- WORK TASK -
Reproduce every line of text in the following material word for word, leaving out the images.

INFORMATION SHOWN Block Start

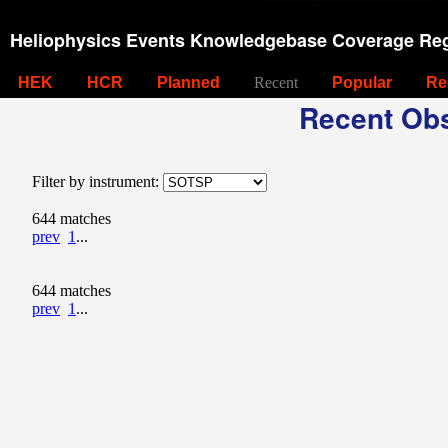
Heliophysics Events Knowledgebase Coverage Reg
HEK
HCR
Planned
Recent
Popular
Re
Recent Obs
Filter by instrument:
644 matches
prev
1
...
644 matches
prev
1
...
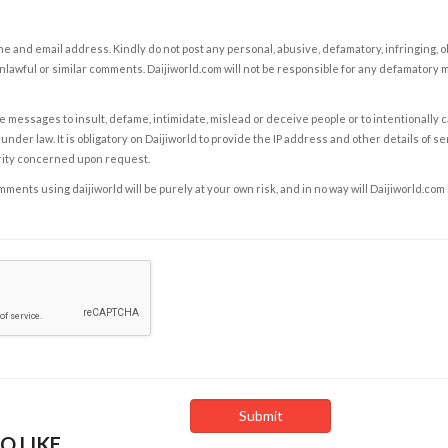
e and email address. Kindly do not post any personal, abusive, defamatory, infringing, 
nlawful or similar comments. Daijiworld.com will not be responsible for any defamatory
e messages to insult, defame, intimidate, mislead or deceive people or to intentionally 
under law. It is obligatory on Daijiworld to provide the IP address and other details of s
rity concerned upon request.
ents using daijiworld will be purely at your own risk, and in no way will Daijiworld.com
O LIKE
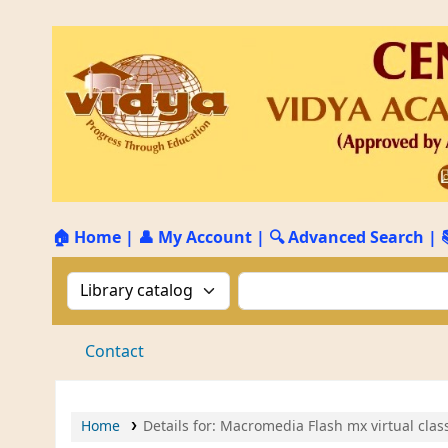
🏠 Home
|
👤 My Account
|
🔍 Advanced Search
|
Search the catalog by:
Search the catalog by 
Contact
Home
Details for:
Macromedia Flash mx virtual class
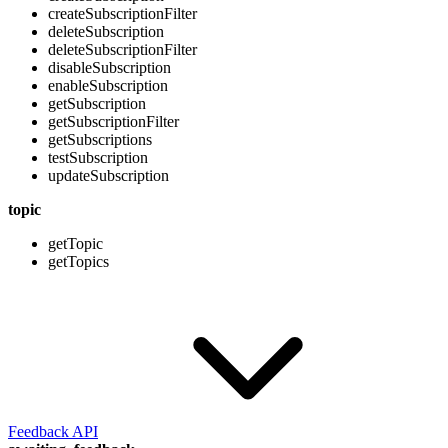
createSubscriptionFilter
deleteSubscription
deleteSubscriptionFilter
disableSubscription
enableSubscription
getSubscription
getSubscriptionFilter
getSubscriptions
testSubscription
updateSubscription
topic
getTopic
getTopics
Feedback API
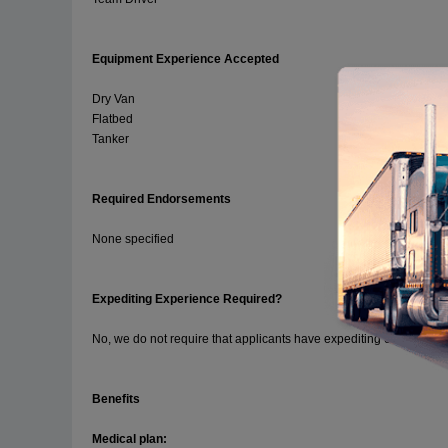
Equipment Experience Accepted
Dry Van
Flatbed
Tanker
Required Endorsements
None specified
Expediting Experience Required?
No, we do not require that applicants have expediting experience.
Benefits
Medical plan:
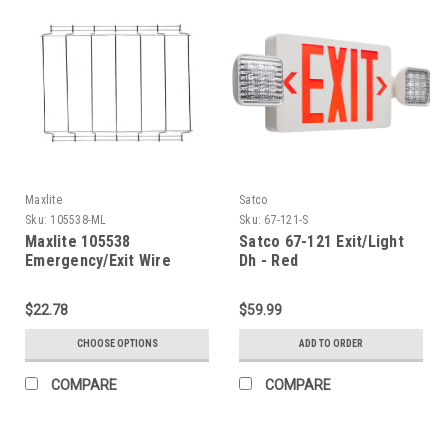
Maxlite
Satco
Sku:
105538-ML
Sku:
67-121-S
Maxlite 105538
Satco 67-121 Exit/Light
Emergency/Exit Wire
Dh - Red
Guard
$22.78
$59.99
CHOOSE OPTIONS
ADD TO ORDER
COMPARE
COMPARE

INFORMATION SHOWN Block End

- OUTPUT -
Heliophysics Events Knowledgebase Coverage Reg
HEK
HCR
Planned
Recent
Popular
Re
Recent Obs
Filter by instrument:
644 matches
prev
1
...
644 matches
prev
1
...
e and email address. Kindly do not post any personal, abusive, defamatory, infringing, 
nlawful or similar comments. Daijiworld.com will not be responsible for any defamatory
e messages to insult, defame, intimidate, mislead or deceive people or to intentionally 
under law. It is obligatory on Daijiworld to provide the IP address and other details of s
rity concerned upon request.
ents using daijiworld will be purely at your own risk, and in no way will Daijiworld.com
O LIKE
🏠 Home
|
👤 My Account
|
🔍 Advanced Search
|
Search the catalog by:
Search the catalog by 
Contact
Home
Details for:
Macromedia Flash mx virtual class
createSubscriptionFilter
deleteSubscription
deleteSubscriptionFilter
disableSubscription
enableSubscription
getSubscription
getSubscriptionFilter
getSubscriptions
testSubscription
updateSubscription
topic
getTopic
getTopics
Feedback API
Equipment Experience Accepted
Dry Van
Flatbed
Tanker
Required Endorsements
None specified
Expediting Experience Required?
No, we do not require that applicants have expediting experience.
Benefits
Medical plan:
Maxlite
Satco
Sku:
105538-ML
Sku:
67-121-S
Maxlite 105538
Satco 67-121 Exit/Light
Emergency/Exit Wire
Dh - Red
Guard
$22.78
$59.99
CHOOSE OPTIONS
ADD TO ORDER
COMPARE
COMPARE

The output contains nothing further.